Точнее и яснее, чем многие, кто писал об Альберто Джакометти, рассказал о нем Жан Жене. К моменту, когда Жене приступил к своему эссе, швейцарский скульптор с легкой руки Жана-Поля Сартра уже прослыл прожженным экзистенциалистом. Впрочем, из тех, кто хотел подключить Джакометти к своему интеллектуальному проекту, чуть было не выстроилась очередь. Андре Бретону, например, было лестно считать Джакометти заядлым сюрреалистом. Не тут-то было: приватизировать его было задачей не из простых. Сам художник не возражал против той или иной интерпретации своих произведений, оставаясь самим собой. Жене завел разговор о сути творчества Джакометти, игнорируя экзистенциалистское или сюрреалистское толкования. Он написал не об отвлеченных идеях, ассоциативно связанных с работами мастера, а непосредственно о его скульптуре: о тактильном опыте, об уминании материала и о взгляде скульптора на то, как руки вылепляют пластический объем. Отчуждение и касание, по Жене, были ключевыми сюжетами искусства Джакометти.
Скульптуры Петра Дьякова тоже просятся быть истолкованными философски или в соответствие с той или иной эстетической доктриной. Не пластически и не тематически, но типом образности, открытой к большим идеям, они похожи на произведения Джакометти. И точно так же, как работы Джакометти, ускользают от абстрактных интерпретаций. Дьяков тоже идет от касания как ключевого опыта в работе скульптора. Мануальность, рукотворность делания скульптуры испытывается им в каждой работе максимально полно. Его произведения рождаются из интенсивных трансформаций материала и замысла. Эти метаморфозы бывают, как минимум, двух типов.
В первом случае лепка опосредована поп-артистским жонглированием всякой всячиной из лавки «Все по 36 руб.». За отправную точку берутся «характерные головы» Франца Ксавера Мессершмидта — модный сюжет из истории искусства. Не так давно за одну из этих голов Лувр выложил около двух с половиной миллионов долларов. Скульптор вошел в историю именно этой серией, хотя она была сделана под занавес карьеры и сопутствовала его увольнению из Венской академии художеств. Аффектированная мимика, искаженные в гримасах лица воспроизведены Петром Дьяковым точь-в-точь и инкрустированы дурацким барахлом: коробочкой из-под духов, упаковкой леденцов и прочими маленькими радостями героев и жертв общества потребления. Неоклассическая скульптура с неожиданными барочными дигрессиями, зачастую неотличимыми от психиатрического рецидива, выставлена на посмешище. Касание здесь — безалаберная издевательская шутка.
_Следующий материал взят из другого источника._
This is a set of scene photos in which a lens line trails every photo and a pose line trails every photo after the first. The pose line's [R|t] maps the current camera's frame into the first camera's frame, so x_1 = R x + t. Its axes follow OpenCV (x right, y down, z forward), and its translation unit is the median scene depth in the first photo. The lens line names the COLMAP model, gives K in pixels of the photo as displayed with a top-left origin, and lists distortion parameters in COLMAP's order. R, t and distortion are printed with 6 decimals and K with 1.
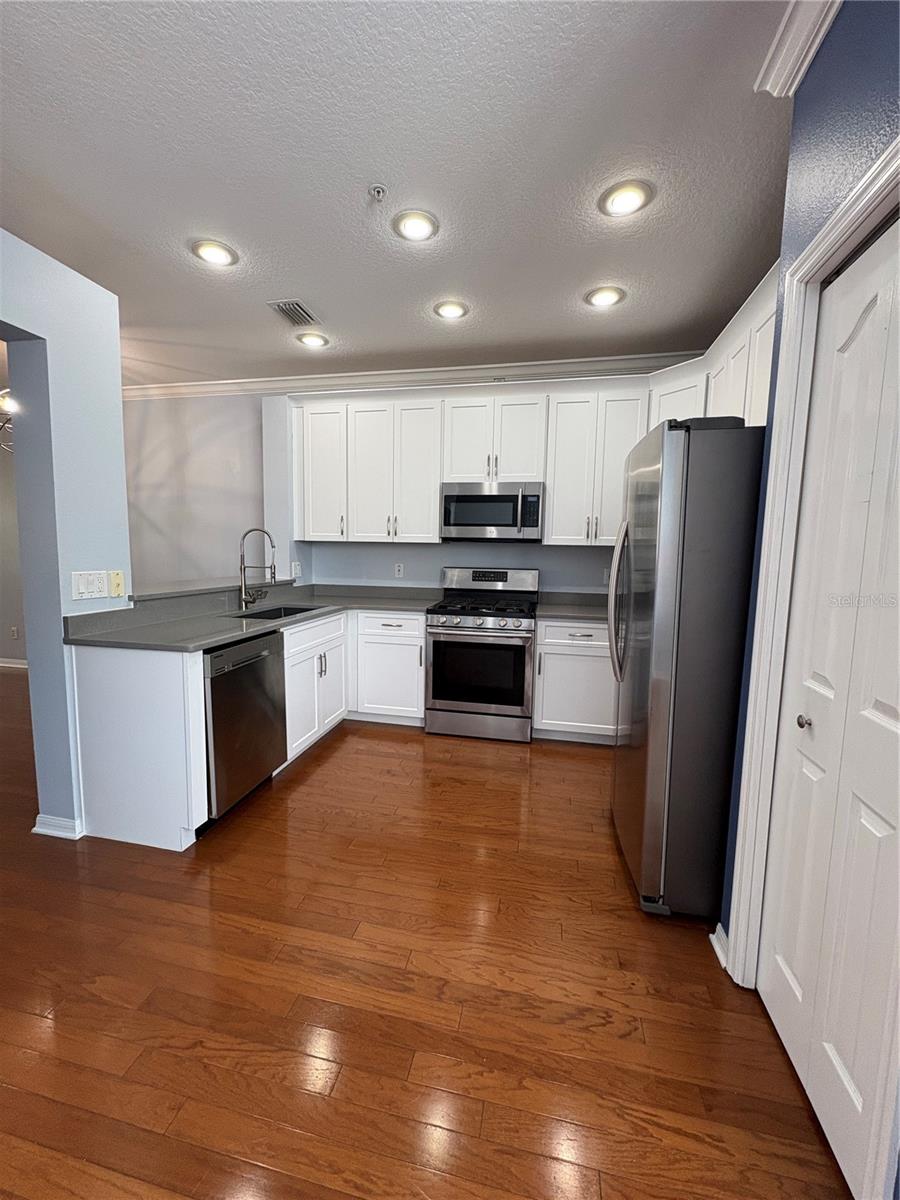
lens RADIAL K [[477.1, 0, 450.0], [0, 477.1, 598.9], [0, 0, 1]] dist [-0.000389, 0.000208]
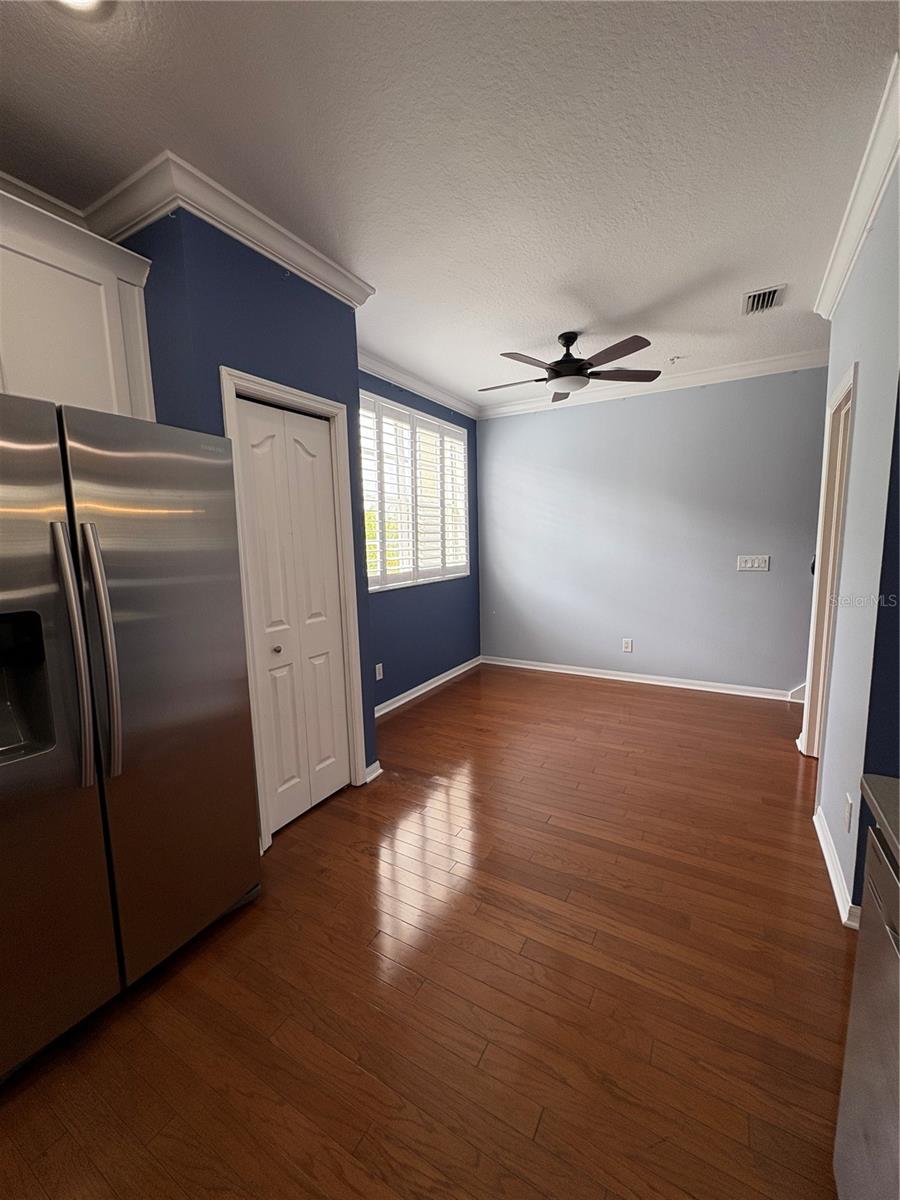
lens RADIAL K [[477.1, 0, 450.0], [0, 477.1, 598.9], [0, 0, 1]] dist [-0.000389, 0.000208]
pose [[-0.949619, -0.037027, 0.311213, -0.173648], [0.036130, 0.973443, 0.226061, -0.124166], [-0.311318, 0.225916, -0.923062, 0.937463]]
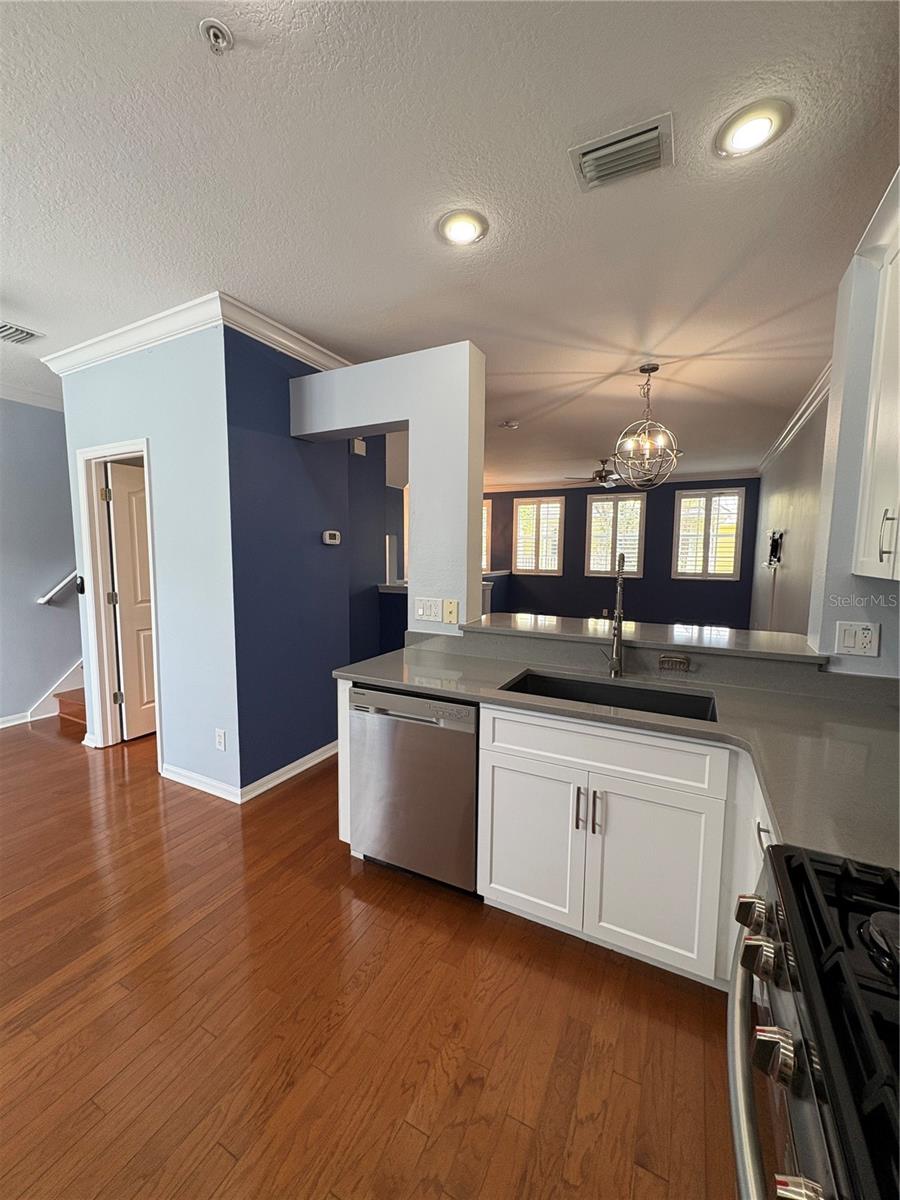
lens RADIAL K [[477.1, 0, 450.0], [0, 477.1, 598.9], [0, 0, 1]] dist [-0.000389, 0.000208]
pose [[-0.265679, 0.076096, -0.961054, 0.254319], [-0.110009, 0.987975, 0.108639, -0.129575], [0.957764, 0.134588, -0.254113, 0.918428]]
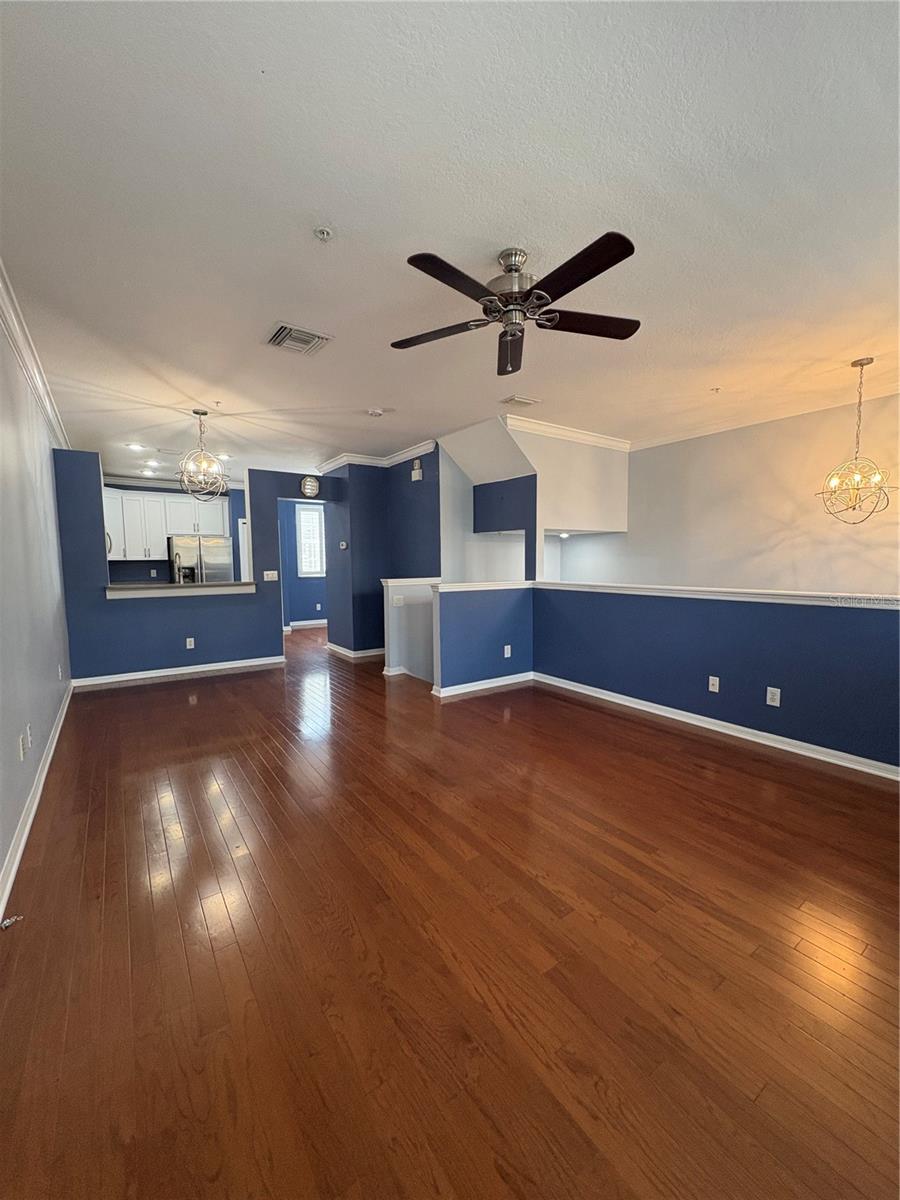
lens RADIAL K [[477.9, 0, 449.8], [0, 477.9, 598.7], [0, 0, 1]] dist [-0.000227, 0.000232]
pose [[-0.730836, -0.064029, 0.679543, -2.431276], [0.066646, 0.984139, 0.164406, -0.202592], [-0.679292, 0.165443, -0.714976, 1.600621]]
Петр Дьяков сводит счеты с академической школой, которая дала ему ремесло, но утаила радость творческой свободы.
Из этого касания-отторжения возникает метаморфоза номер два — новый пластический язык, разработанный скульптором за последние несколько лет. Когда-то Эмиль Антуан Бурдель рассказал на поверхности скульптуры об опыте касания материала, превратив ее в эффектный экспрессионистский дневник. Его Бетховен пленил не одно поколение завсегдатаев Эрмитажа. Петр Дьяков ведет свой рассказ, тщательно документируя следы собственного присутствия, — запечатлевает свои пальцы в момент лепки. Форма рождается из сочленения указательного и среднего, из сведенной вместе пятерни, из большого пальца правой руки, сомкнувшегося с безымянным левой. Сплетение пальцев удивительным образом не неприятно, как можно было бы подумать, перебирая в памяти сюрреалистские образы членов тела, предающихся самостоятельному существованию. Нет тут ни намека на вышедшее в тираж касание из «Сотворения мира» с Сикстинского потолка, ни легкой эротики из фильмов категории B. Скульптуры Петра Дьякова говорят на пока не узнанном широкой публикой языке жестов. Это не считываемый нами сурдоперевод, новая пластическая абстракция, акционистская документация работы над материалом и образом.
Даже сегодня художнику далеко не всегда находится место в собственном произведении. Кто-то изобразит свой едва угадываемый полупрофиль в глубине картины, кто-то мелькнет в видео, иной остроумец выпишет на переднем плане кончик своего носа. Аналогично живописи действия эпохи Джексона Поллока скульптуры Петра Дьякова свидетельствуют о непосредственном присутствии автора, о разработке образа, о множественности моментов творчества, в которых из сотен слепков рук автора рождается произведение. Перед нами скульптура действия, не стирающая ни одного касания своего создателя, рассказывающая в подробностях о всех слагаемых работы, пластический язык, говорящий сам за себя.